In the Florence art scene of this period, many art dealers managed to set up relationships with international museums, private galleries, collectors and curators. Elia Volpi, the most important of them after Stefano Bardini, was a pretty good painter and mostly a skilful restorer. In the 1880s, after about eight years as Bardini’s head restorer, Volpi started his own business and in 1904 he purchased the fourteenth-century Palazzo Davanzati, in the centre of Florence, which he reconstructed and turned into a base for his commercial strategies. In 1910 he inaugurated this new private museum with the auction “Collezione Volpi”: Creating the brand of “the ancient Florentine House”, he exported in particular to the USA where it met the taste of many tycoons who furnished their mansions.
In the 1880s Volpi started his business relationship with Wilhelm von Bode, pivotal figure of the Berlin museums and consultant of many German collectors, museums and private patrons. The lecture will present the results of my PHD research. Analysing and combining the main sources, i.e. letters, photographs and export licenses, the aim is to reconstruct the relationships between the antique dealer Volpi and the museum director Bode during this “Golden era” of the Art Market.

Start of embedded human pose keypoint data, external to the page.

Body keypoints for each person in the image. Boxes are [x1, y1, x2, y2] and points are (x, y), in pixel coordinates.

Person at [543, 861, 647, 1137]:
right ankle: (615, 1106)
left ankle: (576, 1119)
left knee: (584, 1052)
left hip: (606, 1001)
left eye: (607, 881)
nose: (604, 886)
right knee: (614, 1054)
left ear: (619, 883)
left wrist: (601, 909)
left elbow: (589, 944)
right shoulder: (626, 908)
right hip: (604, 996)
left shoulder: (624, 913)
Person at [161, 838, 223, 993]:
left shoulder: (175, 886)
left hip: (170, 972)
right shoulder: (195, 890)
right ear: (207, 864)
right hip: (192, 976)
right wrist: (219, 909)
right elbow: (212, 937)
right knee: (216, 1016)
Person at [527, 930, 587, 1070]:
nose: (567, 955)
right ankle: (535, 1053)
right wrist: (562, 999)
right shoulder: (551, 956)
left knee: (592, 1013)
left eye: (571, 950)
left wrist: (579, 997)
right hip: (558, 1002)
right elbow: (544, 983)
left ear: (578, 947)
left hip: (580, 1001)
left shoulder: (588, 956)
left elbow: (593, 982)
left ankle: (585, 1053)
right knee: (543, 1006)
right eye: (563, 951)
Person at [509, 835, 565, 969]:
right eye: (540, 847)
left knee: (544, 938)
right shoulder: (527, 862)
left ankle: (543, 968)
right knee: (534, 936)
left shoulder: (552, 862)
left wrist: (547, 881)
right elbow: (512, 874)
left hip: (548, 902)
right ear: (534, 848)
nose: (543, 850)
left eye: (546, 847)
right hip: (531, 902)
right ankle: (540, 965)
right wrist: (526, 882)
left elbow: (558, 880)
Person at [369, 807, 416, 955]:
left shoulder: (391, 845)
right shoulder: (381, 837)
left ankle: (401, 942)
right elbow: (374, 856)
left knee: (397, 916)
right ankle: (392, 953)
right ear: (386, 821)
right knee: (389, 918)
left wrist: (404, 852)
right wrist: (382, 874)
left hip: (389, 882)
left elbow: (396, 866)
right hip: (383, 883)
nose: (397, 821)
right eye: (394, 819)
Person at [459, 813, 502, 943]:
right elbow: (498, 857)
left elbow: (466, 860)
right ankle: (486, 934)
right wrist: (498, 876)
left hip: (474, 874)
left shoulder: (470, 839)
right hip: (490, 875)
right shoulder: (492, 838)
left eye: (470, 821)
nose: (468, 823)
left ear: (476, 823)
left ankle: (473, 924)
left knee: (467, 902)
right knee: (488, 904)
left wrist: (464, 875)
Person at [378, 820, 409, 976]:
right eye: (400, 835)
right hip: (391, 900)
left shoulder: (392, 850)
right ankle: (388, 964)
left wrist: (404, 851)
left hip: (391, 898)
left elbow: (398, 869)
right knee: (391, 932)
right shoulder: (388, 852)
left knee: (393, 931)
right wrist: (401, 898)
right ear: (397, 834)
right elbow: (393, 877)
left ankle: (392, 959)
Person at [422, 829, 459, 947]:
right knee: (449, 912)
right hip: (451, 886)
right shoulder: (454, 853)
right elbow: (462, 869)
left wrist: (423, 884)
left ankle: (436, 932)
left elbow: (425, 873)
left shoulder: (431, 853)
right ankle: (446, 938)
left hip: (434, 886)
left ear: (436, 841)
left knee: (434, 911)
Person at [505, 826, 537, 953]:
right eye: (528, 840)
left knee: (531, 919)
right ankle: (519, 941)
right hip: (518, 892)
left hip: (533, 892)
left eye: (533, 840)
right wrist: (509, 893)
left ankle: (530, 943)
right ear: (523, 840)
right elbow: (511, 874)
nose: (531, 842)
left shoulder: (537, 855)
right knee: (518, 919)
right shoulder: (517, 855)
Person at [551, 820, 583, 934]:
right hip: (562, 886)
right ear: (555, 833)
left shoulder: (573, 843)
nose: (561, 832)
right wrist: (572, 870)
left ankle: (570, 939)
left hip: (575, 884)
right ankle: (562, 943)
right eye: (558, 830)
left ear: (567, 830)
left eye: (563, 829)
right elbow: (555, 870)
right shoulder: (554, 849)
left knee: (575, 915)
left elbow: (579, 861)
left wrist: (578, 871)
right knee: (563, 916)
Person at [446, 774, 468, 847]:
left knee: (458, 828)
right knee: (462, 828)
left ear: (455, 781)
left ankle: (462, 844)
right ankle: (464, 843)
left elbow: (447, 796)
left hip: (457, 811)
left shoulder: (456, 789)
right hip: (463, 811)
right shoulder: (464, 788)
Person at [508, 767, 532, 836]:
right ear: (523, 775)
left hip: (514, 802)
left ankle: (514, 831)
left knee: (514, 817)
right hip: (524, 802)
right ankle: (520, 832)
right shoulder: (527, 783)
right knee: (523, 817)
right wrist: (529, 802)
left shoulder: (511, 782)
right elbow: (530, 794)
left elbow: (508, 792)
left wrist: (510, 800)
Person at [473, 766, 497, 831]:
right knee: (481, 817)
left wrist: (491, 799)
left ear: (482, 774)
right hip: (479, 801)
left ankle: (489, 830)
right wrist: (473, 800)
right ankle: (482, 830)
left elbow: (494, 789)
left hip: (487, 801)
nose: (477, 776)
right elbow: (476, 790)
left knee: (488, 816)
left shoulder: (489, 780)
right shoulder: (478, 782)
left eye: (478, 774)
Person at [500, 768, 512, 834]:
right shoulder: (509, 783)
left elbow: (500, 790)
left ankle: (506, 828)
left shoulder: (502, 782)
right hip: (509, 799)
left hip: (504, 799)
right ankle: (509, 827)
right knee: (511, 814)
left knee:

Patrizia Cappellini graduated in Art History at the University of Florence. The photo archive of the art dealer Elia Volpi was the topic of her post graduate thesis in 2012 and in 2013 she collaborated with the Kunsthistorisches Institut in Florenz for the realisation of the online exhibition Fotografie di un antiquario. La raccolta di Elia Volpi, In 2015 she benefited from a research fellowship at the Staatliche Museen zu Berlin-Preußischer Kulturbesitz and in 2019 she defended her PhD thesis at the University of Udine, on the business relationships between Elia Volpi and Wilhelm von Bode, with a focus on photography as a tool for the art market. She took part in many conferences organised, among others, by the CAA, the Museo del Novecento in Florence, the Kunsthistorisches Institut in Florenz, the University of Bern, the Gulbenkian Museum in Lisbon, the Villa Vigoni, the University of Udine, the University of Zagreb, and the Villa Liebermann-Casa di Goethe. From 2019 to 2020 she collaborated with the Florentine Heritage Protection Office (Soprintendenza Archeologia, Belle Arti e Paesaggio) for cataloguing the places and the memory of the First World War. Among her recent publications there are: Bardini and Beyond: Wilhelm Bode and the Art Dealers in Florence (2023); Elia Volpi e Wilhelm von Bode. Fotografia e commercio d’arte tra Firenze e Berlino, 1892-1927 (2022); Rodolfo Pallucchini e l’attività espositiva della galleria Antiquaria di Alessandro Morandotti, 1940-1943 (2019); Trading Old Masters in Florence 1890-1914. Heritage protection and the Florentine art trade in Post-Unification Italy (2018); The Art Dealer and the Devil: Remarks on the Relationship of Elia Volpi and Wilhelm von Bode (2017).